総理大臣の「体調悪化」は政治の不安定化につながる。ましてや、新型コロナの感染第2波で政府の対応が問われているタイミングでの政治不安は国民生活に重大な影響を与えかねない。
今回はまさにそうなってきた。安倍晋三首相(65)は8月17日に慶応病院で検診を受け、当日のうちに退院した。当初は「1泊2日」の検査入院を予定していたが、「入院すると周囲に憶測を広げる」という首相の強い希望で日帰りになったとされる。
しかし、本人が健康に自信があれば、憶測など一笑に付して検査入院すればいいはずだ。
首相の体調悪化説に火をつけたのは8月4日発売の写真週刊誌『FLASH』の“吐血”報道だった。7月6日の首相動静に5時間の空白があり、永田町ではこの間に吐血したのではないかという情報がめぐっているという内容だ。
菅義偉・官房長官が報道当日の会見で、「私は連日お会いしているが、淡々と職務に専念しており、全く問題ないと思っている」と報道を否定したものの、体調不安説は消えない。
権力者の病状は決して他の政治家に漏らしてはならないトップシークレットであり、潰瘍性大腸炎の持病を持つ首相の病状も主治医ら医療チームから家族や今井尚哉・首席秘書官ら一握りの身内にしか知らされていないとされる。
それだけに、政権内部では麻生太郎・副総理、二階俊博・自民党幹事長、当の菅官房長官までがそれぞれ首相の“本当の病状”を知るために情報収集を活発化させている。

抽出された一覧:
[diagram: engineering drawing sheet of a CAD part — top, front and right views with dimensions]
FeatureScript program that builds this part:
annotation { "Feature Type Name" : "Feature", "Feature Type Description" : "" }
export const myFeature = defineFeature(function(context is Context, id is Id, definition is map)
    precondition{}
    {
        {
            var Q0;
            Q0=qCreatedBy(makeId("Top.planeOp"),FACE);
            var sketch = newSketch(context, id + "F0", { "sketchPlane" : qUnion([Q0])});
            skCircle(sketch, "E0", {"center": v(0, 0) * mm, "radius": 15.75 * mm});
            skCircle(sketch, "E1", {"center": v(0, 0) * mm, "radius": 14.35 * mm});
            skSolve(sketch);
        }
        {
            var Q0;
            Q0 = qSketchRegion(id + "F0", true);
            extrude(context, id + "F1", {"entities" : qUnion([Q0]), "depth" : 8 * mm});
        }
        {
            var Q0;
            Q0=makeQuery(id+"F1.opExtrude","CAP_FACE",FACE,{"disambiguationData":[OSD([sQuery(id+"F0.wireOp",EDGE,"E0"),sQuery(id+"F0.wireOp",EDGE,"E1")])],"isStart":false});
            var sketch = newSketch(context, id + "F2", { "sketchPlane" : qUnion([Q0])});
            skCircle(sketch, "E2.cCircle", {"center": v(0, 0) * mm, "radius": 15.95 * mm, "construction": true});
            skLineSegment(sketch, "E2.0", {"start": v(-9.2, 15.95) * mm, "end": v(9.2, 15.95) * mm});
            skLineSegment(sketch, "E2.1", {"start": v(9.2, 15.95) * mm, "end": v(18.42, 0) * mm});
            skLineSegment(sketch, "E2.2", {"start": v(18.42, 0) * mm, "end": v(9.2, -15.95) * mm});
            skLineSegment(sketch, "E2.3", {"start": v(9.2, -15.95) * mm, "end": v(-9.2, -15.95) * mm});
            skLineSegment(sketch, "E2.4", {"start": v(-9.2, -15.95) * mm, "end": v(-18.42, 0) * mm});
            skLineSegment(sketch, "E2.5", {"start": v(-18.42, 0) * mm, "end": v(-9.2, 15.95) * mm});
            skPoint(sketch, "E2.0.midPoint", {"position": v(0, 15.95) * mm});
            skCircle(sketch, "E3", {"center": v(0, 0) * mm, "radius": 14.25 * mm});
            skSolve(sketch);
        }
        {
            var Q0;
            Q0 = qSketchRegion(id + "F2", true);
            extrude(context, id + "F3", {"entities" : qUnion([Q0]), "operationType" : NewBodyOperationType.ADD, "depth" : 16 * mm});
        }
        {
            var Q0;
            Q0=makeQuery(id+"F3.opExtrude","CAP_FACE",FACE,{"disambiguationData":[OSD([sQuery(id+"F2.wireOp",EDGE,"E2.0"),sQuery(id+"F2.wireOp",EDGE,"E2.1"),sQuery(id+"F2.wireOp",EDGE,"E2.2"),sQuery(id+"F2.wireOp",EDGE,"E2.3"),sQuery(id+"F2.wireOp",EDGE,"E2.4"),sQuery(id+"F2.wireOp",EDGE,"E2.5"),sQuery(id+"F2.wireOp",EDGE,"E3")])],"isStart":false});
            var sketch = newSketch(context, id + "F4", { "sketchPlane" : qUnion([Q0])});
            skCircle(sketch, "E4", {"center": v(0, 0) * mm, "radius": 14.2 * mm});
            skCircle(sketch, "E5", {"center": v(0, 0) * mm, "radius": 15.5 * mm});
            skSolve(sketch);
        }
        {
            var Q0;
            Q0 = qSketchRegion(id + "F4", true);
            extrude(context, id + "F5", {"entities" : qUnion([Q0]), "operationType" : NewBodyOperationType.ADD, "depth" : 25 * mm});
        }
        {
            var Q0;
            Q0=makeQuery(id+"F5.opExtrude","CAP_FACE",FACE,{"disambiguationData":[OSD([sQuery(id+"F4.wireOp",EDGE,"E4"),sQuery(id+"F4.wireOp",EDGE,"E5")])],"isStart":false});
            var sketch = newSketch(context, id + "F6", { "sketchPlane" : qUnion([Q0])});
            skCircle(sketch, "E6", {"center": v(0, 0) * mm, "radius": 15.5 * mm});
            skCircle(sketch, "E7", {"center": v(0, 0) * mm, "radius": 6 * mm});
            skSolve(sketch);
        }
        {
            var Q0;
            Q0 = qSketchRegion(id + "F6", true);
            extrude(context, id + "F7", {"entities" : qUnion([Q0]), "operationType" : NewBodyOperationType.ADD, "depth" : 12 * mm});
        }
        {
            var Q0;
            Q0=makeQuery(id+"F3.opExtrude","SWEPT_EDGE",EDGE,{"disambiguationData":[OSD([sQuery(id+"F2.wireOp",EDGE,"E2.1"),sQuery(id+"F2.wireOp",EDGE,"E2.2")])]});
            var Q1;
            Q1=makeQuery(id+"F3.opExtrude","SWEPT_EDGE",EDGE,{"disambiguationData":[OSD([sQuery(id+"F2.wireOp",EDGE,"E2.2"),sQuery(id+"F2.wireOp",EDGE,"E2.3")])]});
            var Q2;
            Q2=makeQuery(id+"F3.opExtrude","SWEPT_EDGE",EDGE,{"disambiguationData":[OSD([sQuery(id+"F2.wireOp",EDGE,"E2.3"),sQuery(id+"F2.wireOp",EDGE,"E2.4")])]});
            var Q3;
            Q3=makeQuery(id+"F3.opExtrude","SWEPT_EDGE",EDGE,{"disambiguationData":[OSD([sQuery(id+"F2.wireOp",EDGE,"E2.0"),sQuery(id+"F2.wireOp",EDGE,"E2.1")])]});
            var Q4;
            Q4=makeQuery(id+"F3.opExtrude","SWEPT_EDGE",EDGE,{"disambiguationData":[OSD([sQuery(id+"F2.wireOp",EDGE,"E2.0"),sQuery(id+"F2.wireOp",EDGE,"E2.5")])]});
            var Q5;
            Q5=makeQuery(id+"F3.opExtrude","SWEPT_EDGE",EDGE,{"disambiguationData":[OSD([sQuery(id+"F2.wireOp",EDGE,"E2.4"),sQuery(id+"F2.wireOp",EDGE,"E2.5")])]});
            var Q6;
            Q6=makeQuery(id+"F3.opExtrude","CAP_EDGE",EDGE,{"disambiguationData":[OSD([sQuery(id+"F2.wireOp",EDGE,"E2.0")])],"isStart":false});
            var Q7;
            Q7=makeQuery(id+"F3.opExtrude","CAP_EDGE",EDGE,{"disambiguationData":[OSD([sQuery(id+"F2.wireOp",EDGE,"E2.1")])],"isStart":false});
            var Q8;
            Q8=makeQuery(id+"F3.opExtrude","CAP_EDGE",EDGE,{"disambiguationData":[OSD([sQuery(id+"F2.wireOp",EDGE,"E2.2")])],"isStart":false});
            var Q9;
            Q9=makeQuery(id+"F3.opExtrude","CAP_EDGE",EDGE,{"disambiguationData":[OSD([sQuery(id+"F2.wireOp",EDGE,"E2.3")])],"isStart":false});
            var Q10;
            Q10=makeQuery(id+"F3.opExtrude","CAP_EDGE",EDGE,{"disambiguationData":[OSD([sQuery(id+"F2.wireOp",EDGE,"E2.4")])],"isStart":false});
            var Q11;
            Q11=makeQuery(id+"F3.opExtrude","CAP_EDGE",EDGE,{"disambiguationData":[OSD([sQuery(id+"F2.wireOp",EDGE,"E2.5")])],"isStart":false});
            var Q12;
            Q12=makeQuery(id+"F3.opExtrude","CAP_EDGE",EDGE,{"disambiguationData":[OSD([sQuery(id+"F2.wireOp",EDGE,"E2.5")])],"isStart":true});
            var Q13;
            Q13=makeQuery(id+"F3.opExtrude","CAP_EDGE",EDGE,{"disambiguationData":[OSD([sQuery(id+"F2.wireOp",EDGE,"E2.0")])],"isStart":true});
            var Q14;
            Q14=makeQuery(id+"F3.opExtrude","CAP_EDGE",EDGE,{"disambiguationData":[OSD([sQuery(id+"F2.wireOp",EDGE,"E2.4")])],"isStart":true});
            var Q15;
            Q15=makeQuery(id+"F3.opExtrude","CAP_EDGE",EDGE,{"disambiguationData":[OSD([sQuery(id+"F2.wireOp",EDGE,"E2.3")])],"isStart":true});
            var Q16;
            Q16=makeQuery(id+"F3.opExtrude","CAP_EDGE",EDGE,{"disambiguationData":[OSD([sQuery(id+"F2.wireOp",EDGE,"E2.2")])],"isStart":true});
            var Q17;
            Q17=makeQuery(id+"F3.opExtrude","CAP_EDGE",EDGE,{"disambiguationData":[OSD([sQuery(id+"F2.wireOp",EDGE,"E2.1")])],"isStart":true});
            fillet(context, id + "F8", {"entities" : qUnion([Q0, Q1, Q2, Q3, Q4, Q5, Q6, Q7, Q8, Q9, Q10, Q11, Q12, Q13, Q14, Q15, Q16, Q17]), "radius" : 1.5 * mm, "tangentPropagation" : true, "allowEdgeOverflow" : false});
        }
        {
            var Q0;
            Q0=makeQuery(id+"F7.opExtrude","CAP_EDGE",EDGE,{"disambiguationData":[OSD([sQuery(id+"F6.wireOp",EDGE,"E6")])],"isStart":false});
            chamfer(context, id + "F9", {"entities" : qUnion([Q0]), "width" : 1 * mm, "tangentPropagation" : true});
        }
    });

作業指示
首相の体調をめぐる記事のうち、「今回はまさにそうなってきた。」を含む語句で始まり「か知らされていないとされる。」で終わる部分を、一字も変えずに書き写す。 一覧は記事とは関係がない。

回答欄
今回はまさにそうなってきた。安倍晋三首相(65)は8月17日に慶応病院で検診を受け、当日のうちに退院した。当初は「1泊2日」の検査入院を予定していたが、「入院すると周囲に憶測を広げる」という首相の強い希望で日帰りになったとされる。
しかし、本人が健康に自信があれば、憶測など一笑に付して検査入院すればいいはずだ。
首相の体調悪化説に火をつけたのは8月4日発売の写真週刊誌『FLASH』の“吐血”報道だった。7月6日の首相動静に5時間の空白があり、永田町ではこの間に吐血したのではないかという情報がめぐっているという内容だ。
菅義偉・官房長官が報道当日の会見で、「私は連日お会いしているが、淡々と職務に専念しており、全く問題ないと思っている」と報道を否定したものの、体調不安説は消えない。
権力者の病状は決して他の政治家に漏らしてはならないトップシークレットであり、潰瘍性大腸炎の持病を持つ首相の病状も主治医ら医療チームから家族や今井尚哉・首席秘書官ら一握りの身内にしか知らされていないとされる。